1959 was arguably the most transformative year for jazz releases. It was a year of exploration for a genre no longer at the center of American pop music, but at a new peak in critical acclaim. As rock n' roll began dominating the charts in the '50s, driven by an influential consumerist youth culture, jazz moved further into experimental territory -- alienating some listeners while also garnering new audiences worldwide. Albums such as Kind of Blue by Miles Davis, Mingus Ah Um by Charles Mingus and The Shape of Jazz to Come by Ornette Coleman became instant classics and redefined listeners' palettes. While Davis’ Blue would eventually become the best-selling jazz album of all time, the bigger seller circa 1959 was Time Out from the Dave Brubeck Quartet, which not only became the first jazz LP to sell more than a million copies but boasted the first jazz single to sell more than a million copies with "Take Five."
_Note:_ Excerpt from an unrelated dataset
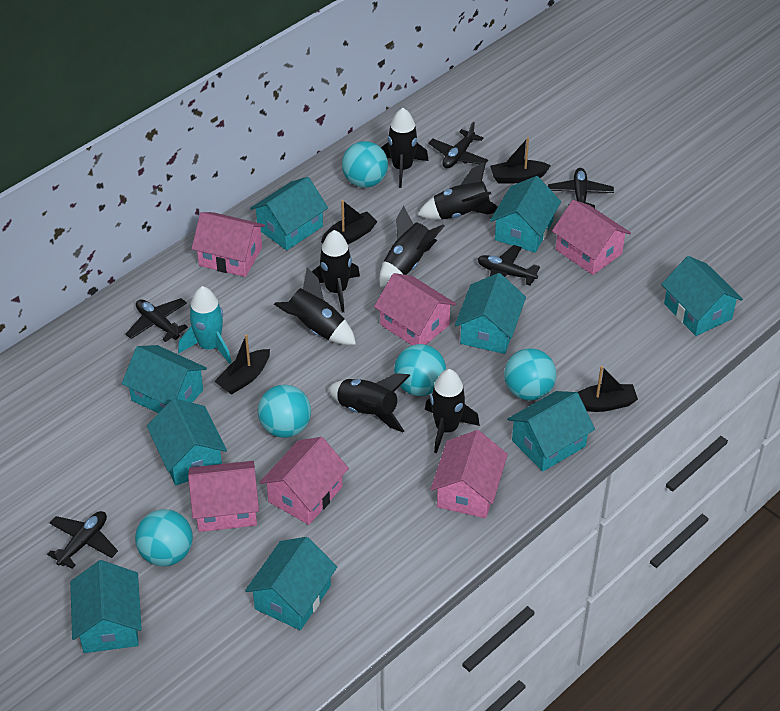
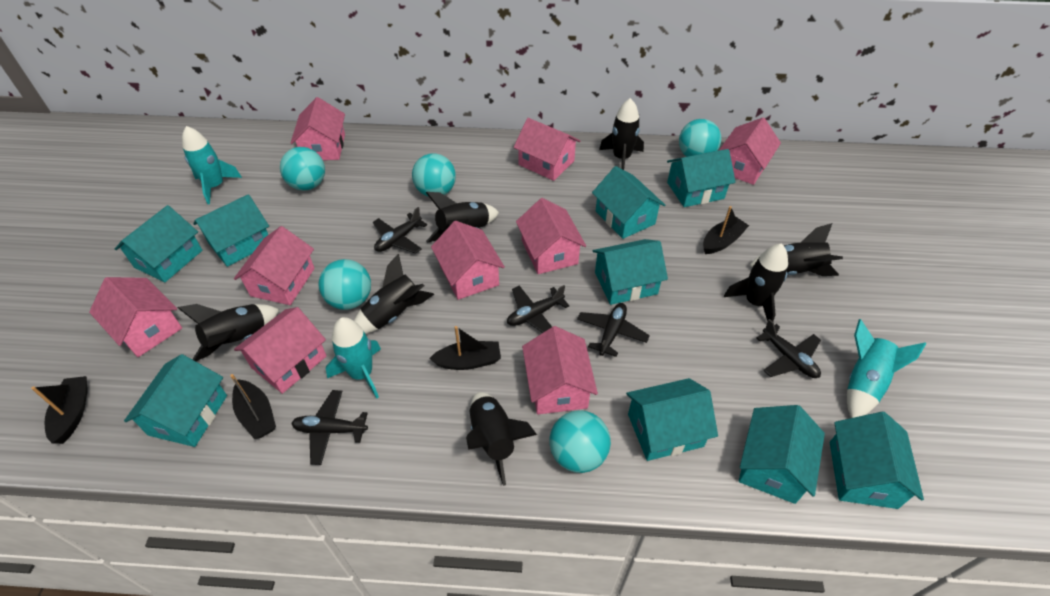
pink house: [188,461,259,532] [192,212,265,277] [260,437,349,525] [374,273,456,345] [431,430,508,518] [552,200,631,275] = 6 -> [89,277,182,357] [234,226,315,305] [234,307,326,394] [290,97,345,160] [431,221,505,300] [514,118,580,181] [516,198,586,274] [522,326,598,414] [719,118,781,185] = 9
turquoise rocket: [178,286,232,364] = 1 -> [182,126,242,204] [326,317,381,399] [847,319,926,418] = 3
Released Dec. 14, 1959, Time Out wasn't 39-year-old Brubeck's first album nor was he an unknown at the time of its release. After a handful of moderately successful releases throughout the first half of the decade, mostly targeted toward college students, Brubeck found himself on the front of Time in 1954, making him only the second jazz artist behind Louis Armstrong to grace the cover. Uncomfortable with his fame, Brubeck felt he was only receiving the adoration due to his skin color. His appearance -- that of a middle-class, well-groomed white male -- provided him with a wider appeal to the predominantly white mainstream than leading African American jazz artists like Miles Davis or Duke Ellington. Brubeck refused to use race as a safety net, however; he never stopped working with both white and black musicians for the duration of his career, despite industry pushback.
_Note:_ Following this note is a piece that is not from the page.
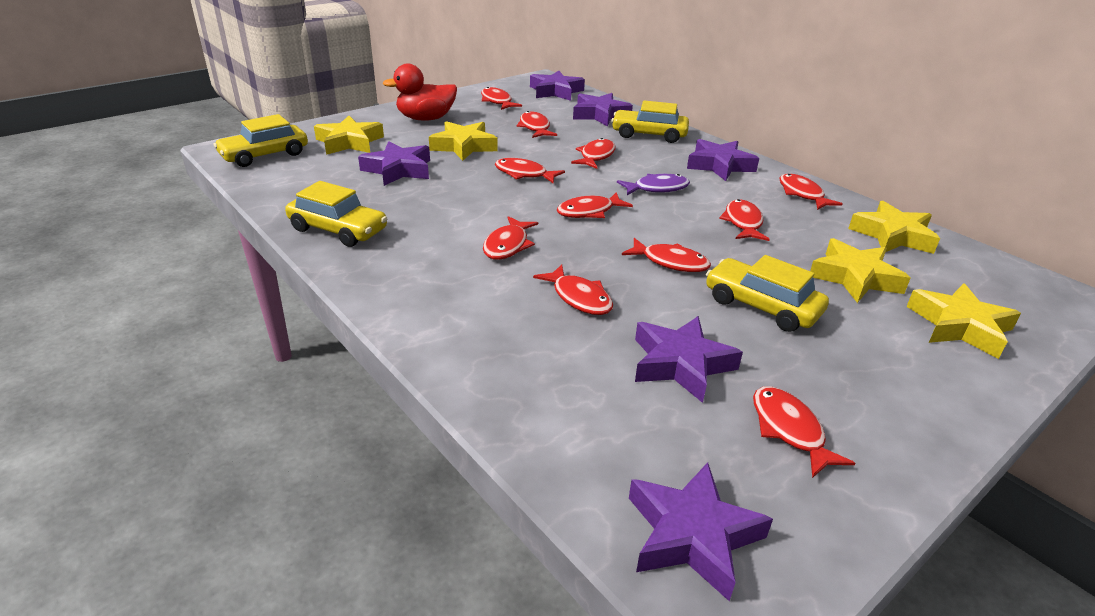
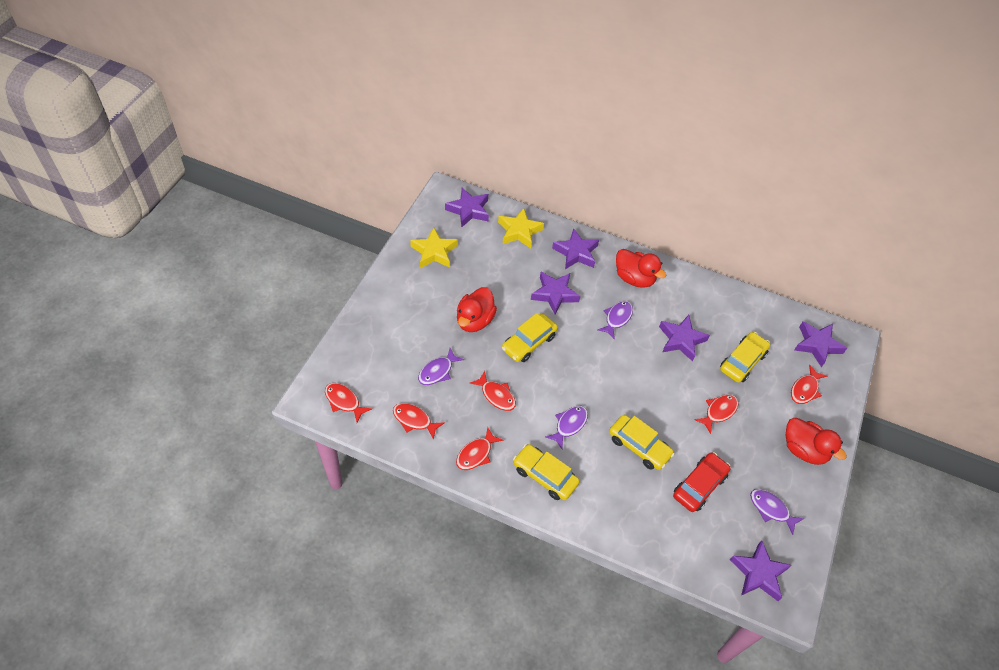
purple fish: [617,174,690,195] = 1 -> [418,348,464,385] [545,406,588,449] [597,301,633,340] [750,489,804,535] = 4
red car: none = 0 -> [673,452,731,512] = 1
red duck: [382,64,457,121] = 1 -> [457,287,497,332] [616,249,666,288] [786,418,847,465] = 3
red fish: [481,87,522,110] [483,216,538,260] [495,158,565,183] [517,111,557,138] [533,265,613,315] [557,192,633,218] [571,138,616,169] [622,238,711,272] [719,199,770,241] [753,386,855,478] [779,174,842,210] = 11 -> [325,383,372,422] [393,403,445,439] [456,427,504,470] [470,371,516,411] [695,394,739,434] [791,365,827,404] = 6
yellow star: [314,116,384,155] [429,121,498,161] [810,238,911,303] [848,201,940,254] [906,283,1021,359] = 5 -> [410,227,458,268] [498,208,544,248] = 2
Prior to recording Time Out in the summer of 1959, Brubeck and his bandmates had no intention of creating a commercially viable record. Only a year prior Brubeck, alto saxophonist Paul Desmond, bassist Eugene Wright and drummer Joe Morello had completed a world tour funded by the United States Department of State, performing 80 concerts in over 14 countries, including Turkey, Poland, Iraq, Afghanistan, India, Sri Lanka and Pakistan. The tour's mission was to showcase American ideals and its racially inclusive sentiments -- a falsity the band would come to experience while traveling domestically in the early '60s. Even so, the band marveled at local musicians while overseas -- particularly Turkish street performers playing traditional folk songs in varying rhythms.